Modification records:
· · ·
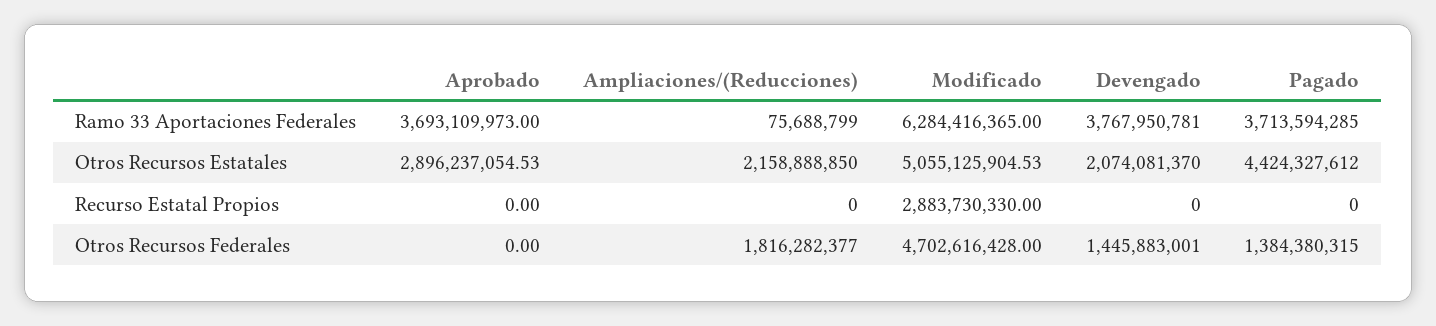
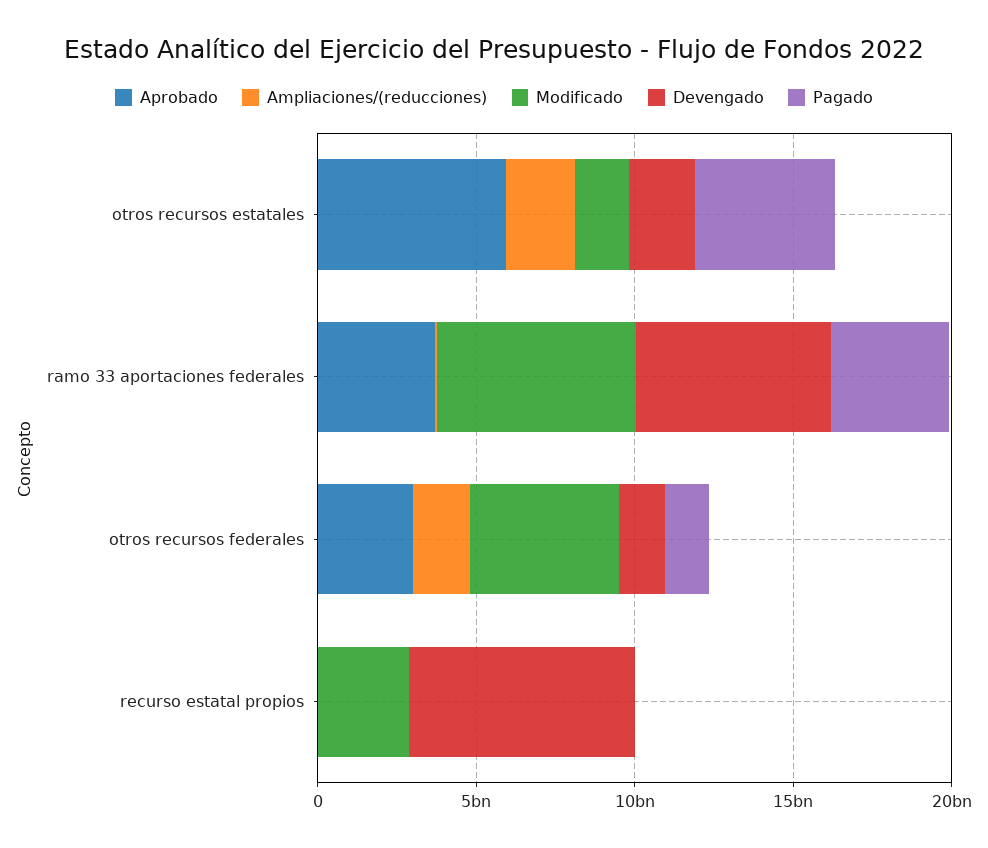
Devengado, Ramo 33 Aportaciones Federales: 3767950781 -> 6000000000
Aprobado, Otros Recursos Estatales: 2896237054.53 -> 6000000000
Modificado, Otros Recursos Estatales: 5055125904.53 -> 2000000000
Devengado, Recurso Estatal Propios: 0 -> 7000000000
Aprobado, Otros Recursos Federales: 0 -> 3000000000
· · ·
Exercise requirements:
The answer should hold exactly the lines running from the one with "Modificado, Otros Recursos" to the final line of the data, both ends counted.

Exercise response:
Modificado, Otros Recursos Estatales: 5055125904.53 -> 2000000000
Devengado, Recurso Estatal Propios: 0 -> 7000000000
Aprobado, Otros Recursos Federales: 0 -> 3000000000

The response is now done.